§ EXCERPT PROVIDED
# La Pavoni - Europicolla



## PES (Dec 21, 2016)

Hello.... Ladies/Gents...

Recently my La Pavoni, keeps blowing the fuses in my house ! So I decided to investigate....

Horrible horrible amounts of limescale, I couldn't believe the quantity of limescale, so I started to

clean everything before investigating the real problem.

The problem I think must be; the heating element which is shorting out, or the thermal fuse. The thermal fuse is not the type with the reset button. I doubt the on/off switch is failing, so it can only be either the thermal fuse, or element...

My machine is from around 1984/7 ? It has the plastic base cover and as I say, no reset on the thermal fuse, which I understand

was introduced later.

If the heater/boiler is not functioning, does anyone know where I might be able to get the heating element,

ideally the same as the original one?

I plan to buy an AVO / DVM ....later today and test the heating element.

I've attached some pics.... which show the horrendous amounts of limescale....

Any thoughts ideas much appreciated.

Many thanks for your help.

Phil









Phil


----------



## coffeechap (Apr 5, 2012)

Replace the element


----------



## PES (Dec 21, 2016)

Replace the element, can you expand on that... ?

The element is part of the base....so in isolation it doesn't appear to be an easy thing replace....I'm not even sure that it's possible.... Where can I purchase a copper element and how easy is it to replace in isolation, if that's what you mean...

Is it good practice to replace the current thermal fuse, with one that has a reset button... ?

Thanks...


----------



## Thecatlinux (Mar 10, 2014)

§ STUDY MATERIAL

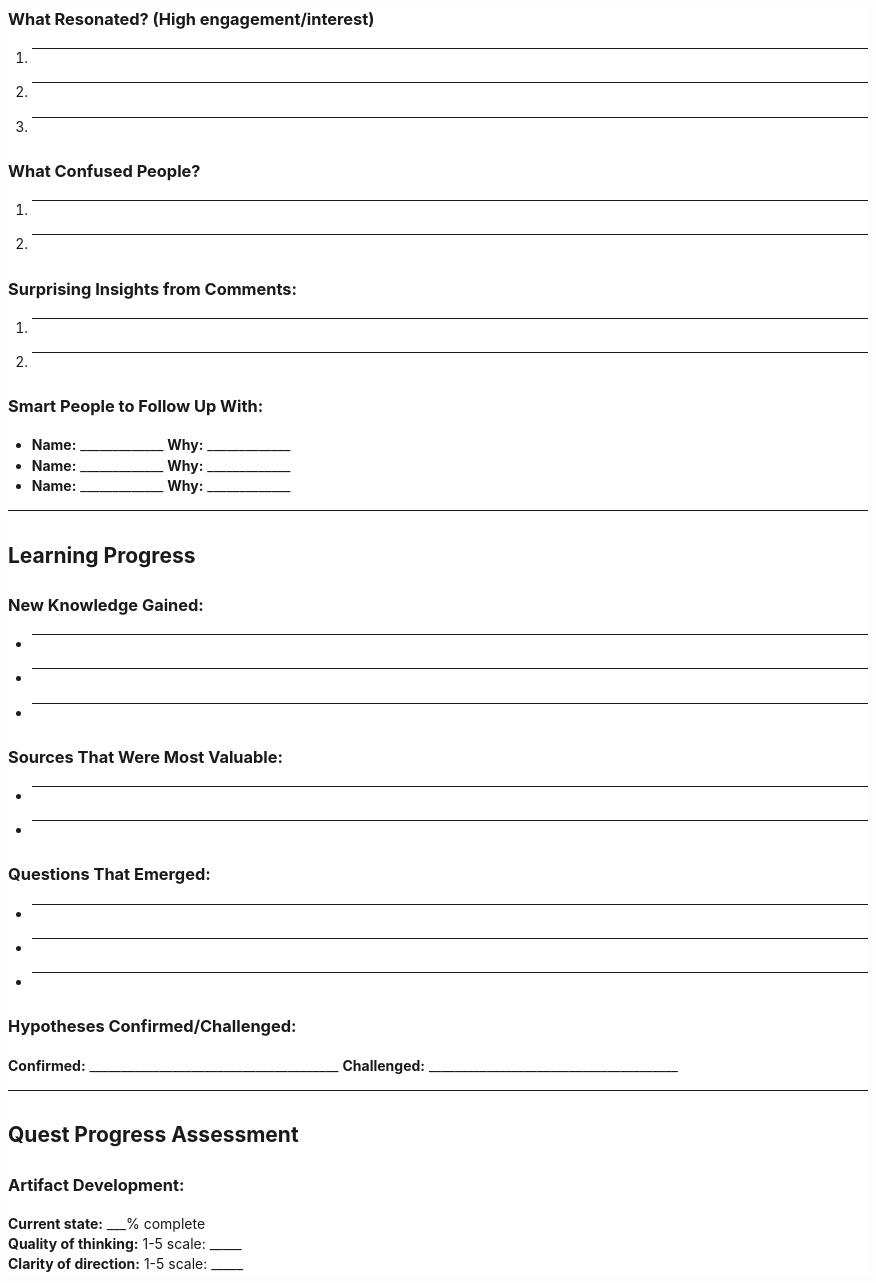 ### What Resonated? (High engagement/interest)
1. _______________________________________
2. _______________________________________
3. _______________________________________

### What Confused People?
1. _______________________________________
2. _______________________________________

### Surprising Insights from Comments:
1. _______________________________________
2. _______________________________________

### Smart People to Follow Up With:
- **Name:** _____________ **Why:** _____________
- **Name:** _____________ **Why:** _____________
- **Name:** _____________ **Why:** _____________

---

## Learning Progress

### New Knowledge Gained:
- _______________________________________
- _______________________________________
- _______________________________________

### Sources That Were Most Valuable:
- _______________________________________
- _______________________________________

### Questions That Emerged:
- _______________________________________
- _______________________________________
- _______________________________________

### Hypotheses Confirmed/Challenged:
**Confirmed:** _______________________________________
**Challenged:** _______________________________________

---

## Quest Progress Assessment

### Artifact Development:
**Current state:** ___% complete  
**Quality of thinking:** 1-5 scale: _____  
**Clarity of direction:** 1-5 scale: _____
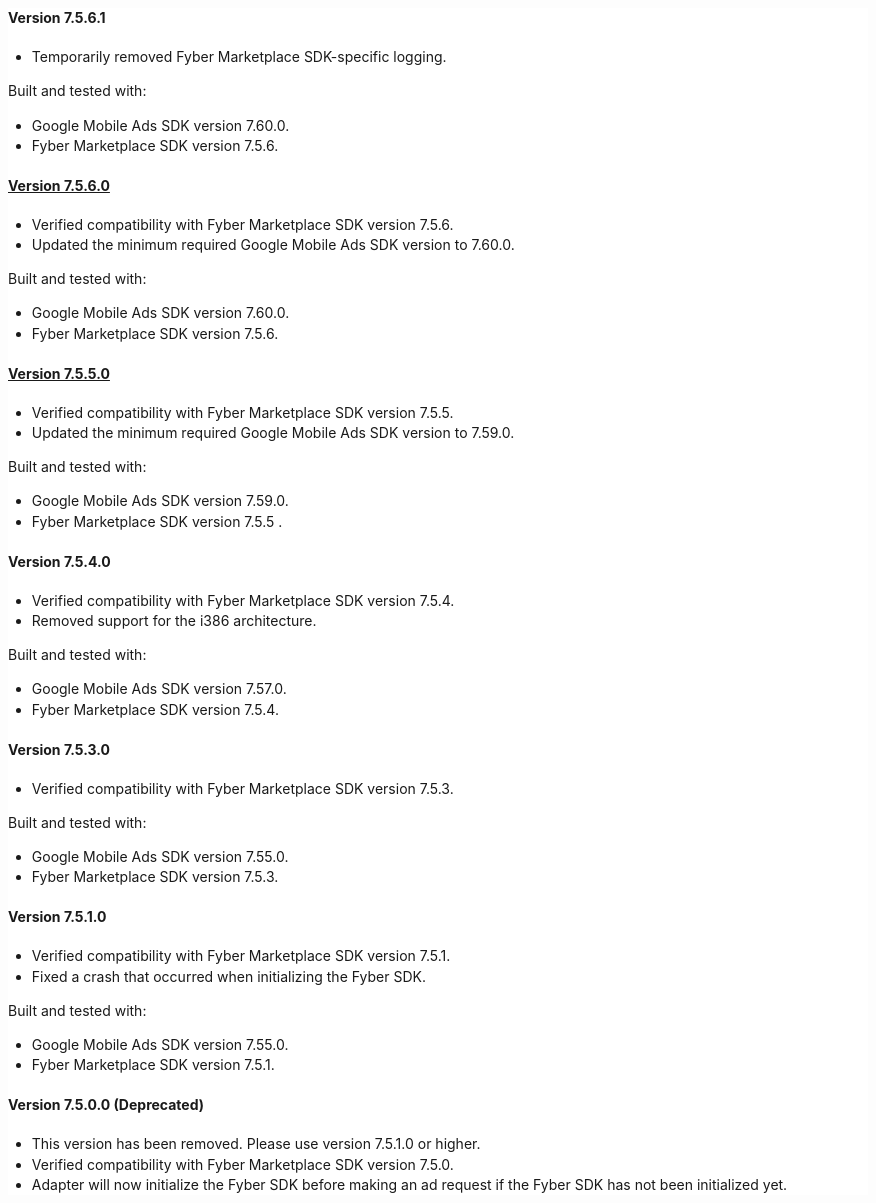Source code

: #### Version 7.5.6.1
- Temporarily removed Fyber Marketplace SDK-specific logging.

Built and tested with:
- Google Mobile Ads SDK version 7.60.0.
- Fyber Marketplace SDK version 7.5.6.

#### [Version 7.5.6.0](https://dl.google.com/googleadmobadssdk/mediation/ios/fyber/FyberAdapter-7.5.6.0.zip)
- Verified compatibility with Fyber Marketplace SDK version 7.5.6.
- Updated the minimum required Google Mobile Ads SDK version to 7.60.0.

Built and tested with:
- Google Mobile Ads SDK version 7.60.0.
- Fyber Marketplace SDK version 7.5.6.

#### [Version 7.5.5.0](https://dl.google.com/googleadmobadssdk/mediation/ios/fyber/FyberAdapter-7.5.5.0.zip)
- Verified compatibility with Fyber Marketplace SDK version 7.5.5.
- Updated the minimum required Google Mobile Ads SDK version to 7.59.0.

Built and tested with:
- Google Mobile Ads SDK version 7.59.0.
- Fyber Marketplace SDK version 7.5.5
.
#### Version 7.5.4.0
- Verified compatibility with Fyber Marketplace SDK version 7.5.4.
- Removed support for the i386 architecture.

Built and tested with:
- Google Mobile Ads SDK version 7.57.0.
- Fyber Marketplace SDK version 7.5.4.

#### Version 7.5.3.0
- Verified compatibility with Fyber Marketplace SDK version 7.5.3.

Built and tested with:
- Google Mobile Ads SDK version 7.55.0.
- Fyber Marketplace SDK version 7.5.3.

#### Version 7.5.1.0
- Verified compatibility with Fyber Marketplace SDK version 7.5.1.
- Fixed a crash that occurred when initializing the Fyber SDK.

Built and tested with:
- Google Mobile Ads SDK version 7.55.0.
- Fyber Marketplace SDK version 7.5.1.

#### Version 7.5.0.0 (Deprecated)
- This version has been removed. Please use version 7.5.1.0 or higher.
- Verified compatibility with Fyber Marketplace SDK version 7.5.0.
- Adapter will now initialize the Fyber SDK before making an ad request if the Fyber SDK has not been initialized yet.
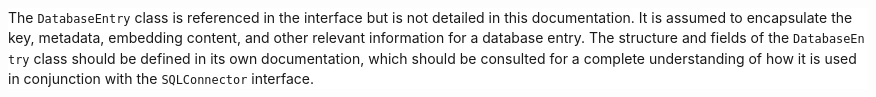 The `DatabaseEntry` class is referenced in the interface but is not detailed in this documentation. It is assumed to encapsulate the key, metadata, embedding content, and other relevant information for a database entry. The structure and fields of the `DatabaseEntry` class should be defined in its own documentation, which should be consulted for a complete understanding of how it is used in conjunction with the `SQLConnector` interface.
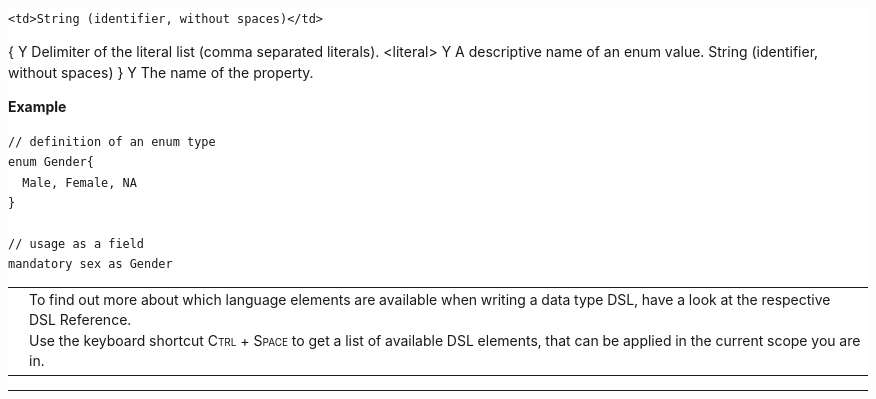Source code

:     <td>String (identifier, without spaces)</td>
  </tr>
  <tr>
    <td>{</td>
    <td>Y</td>
    <td>Delimiter of the literal list (comma separated literals).</td>
    <td></td>
  </tr>
  <tr>
    <td>&lt;literal&gt;</td>
    <td>Y</td>
    <td>A descriptive name of an enum value.</td>
    <td>String (identifier, without spaces)</td>
  </tr>
  <tr>
    <td>}</td>
    <td>Y</td>
    <td>The name of the property.</td>
    <td></td>
  </tr>
  </tbody>
</table>

**Example**

    // definition of an enum type
    enum Gender{
      Male, Female, NA
    }

    // usage as a field
    mandatory sex as Gender

<table class="table table-bordered">
	<tbody>
  <tr>
    <td><i class="fa fa-info-circle info-note"></i></td>
    <td>To find out more about which language elements are available when writing a data type DSL, have a look at the respective DSL Reference. </br>
    Use the keyboard shortcut <span style="font-variant:small-caps;">Ctrl + Space</span> to get a list of available DSL elements, that can be applied in the current scope you are in.</td>
  </tr>
	</tbody>
</table>

---------------------------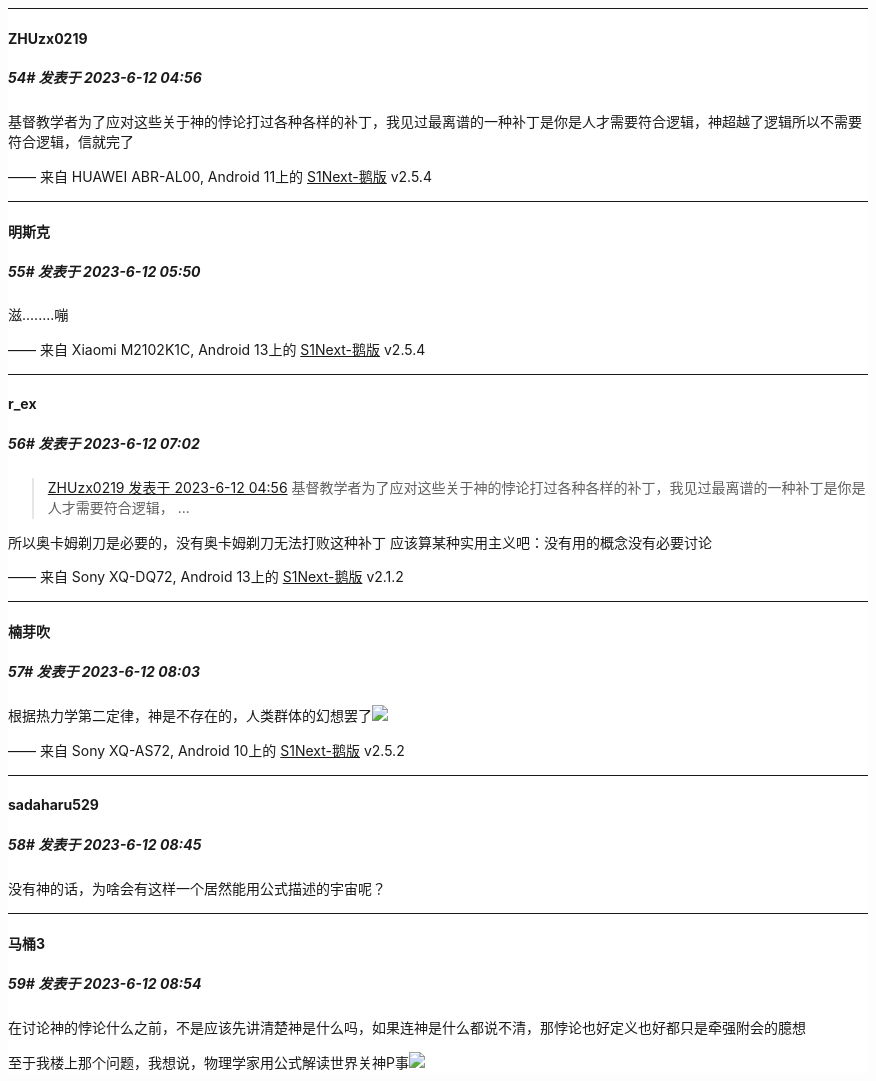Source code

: *****

####  ZHUzx0219  
##### 54#       发表于 2023-6-12 04:56

基督教学者为了应对这些关于神的悖论打过各种各样的补丁，我见过最离谱的一种补丁是你是人才需要符合逻辑，神超越了逻辑所以不需要符合逻辑，信就完了

—— 来自 HUAWEI ABR-AL00, Android 11上的 [S1Next-鹅版](https://github.com/ykrank/S1-Next/releases) v2.5.4

*****

####  明斯克  
##### 55#       发表于 2023-6-12 05:50

滋........嘣  

—— 来自 Xiaomi M2102K1C, Android 13上的 [S1Next-鹅版](https://github.com/ykrank/S1-Next/releases) v2.5.4

*****

####  r_ex  
##### 56#       发表于 2023-6-12 07:02

<blockquote><a href="httphttps://bbs.saraba1st.com/2b/forum.php?mod=redirect&amp;goto=findpost&amp;pid=61243751&amp;ptid=2139510" target="_blank">ZHUzx0219 发表于 2023-6-12 04:56</a>
基督教学者为了应对这些关于神的悖论打过各种各样的补丁，我见过最离谱的一种补丁是你是人才需要符合逻辑， ...</blockquote>
所以奥卡姆剃刀是必要的，没有奥卡姆剃刀无法打败这种补丁
应该算某种实用主义吧：没有用的概念没有必要讨论

—— 来自 Sony XQ-DQ72, Android 13上的 [S1Next-鹅版](https://github.com/ykrank/S1-Next/releases) v2.1.2

*****

####  楠芽吹  
##### 57#       发表于 2023-6-12 08:03

根据热力学第二定律，神是不存在的，人类群体的幻想罢了<img src="https://static.saraba1st.com/image/smiley/face2017/068.png" referrerpolicy="no-referrer">

—— 来自 Sony XQ-AS72, Android 10上的 [S1Next-鹅版](https://github.com/ykrank/S1-Next/releases) v2.5.2

*****

####  sadaharu529  
##### 58#       发表于 2023-6-12 08:45

没有神的话，为啥会有这样一个居然能用公式描述的宇宙呢？

*****

####  马桶3  
##### 59#       发表于 2023-6-12 08:54

在讨论神的悖论什么之前，不是应该先讲清楚神是什么吗，如果连神是什么都说不清，那悖论也好定义也好都只是牵强附会的臆想

至于我楼上那个问题，我想说，物理学家用公式解读世界关神P事<img src="https://static.saraba1st.com/image/smiley/face2017/037.png" referrerpolicy="no-referrer">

§ EXERCISE GOAL
In the La Pavoni forum thread, what does the machine keep doing that led its owner to investigate? The data after the thread plays no part in this.

§ RESPONSE TO THIS TASK
It keeps blowing the fuses in the owner's house.